Data excerpt:

#####

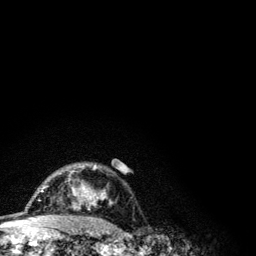
Breast MRI (dynamic contrast-enhanced), one axial slice. Slice 86 of 134 in the series (ordered by position). Cropped to one breast. Dynamic contrast-enhanced series, time point 2 of 6 at this slice position (early post-contrast). 3 T. TE 4.2 ms, TR 7.9 ms. 1.2 mm slice thickness. 256 × 256 image matrix, field of view 170 × 170 mm. Female patient.
Structures marked on this image (semi-automatically segmented with operator editing):
- enhancing-tissue mask used for the functional tumour volume (all voxels passing the contrast-enhancement thresholds inside the analysis volume; usually the tumour): box from (x=41, y=165) to (x=112, y=209) px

#####

Task requirements: When an image appears in the data, skip it and output the rest exactly.

Task output:
Breast MRI (dynamic contrast-enhanced), one axial slice. Slice 86 of 134 in the series (ordered by position). Cropped to one breast. Dynamic contrast-enhanced series, time point 2 of 6 at this slice position (early post-contrast). 3 T. TE 4.2 ms, TR 7.9 ms. 1.2 mm slice thickness. 256 × 256 image matrix, field of view 170 × 170 mm. Female patient.
Structures marked on this image (semi-automatically segmented with operator editing):
- enhancing-tissue mask used for the functional tumour volume (all voxels passing the contrast-enhancement thresholds inside the analysis volume; usually the tumour): box from (x=41, y=165) to (x=112, y=209) px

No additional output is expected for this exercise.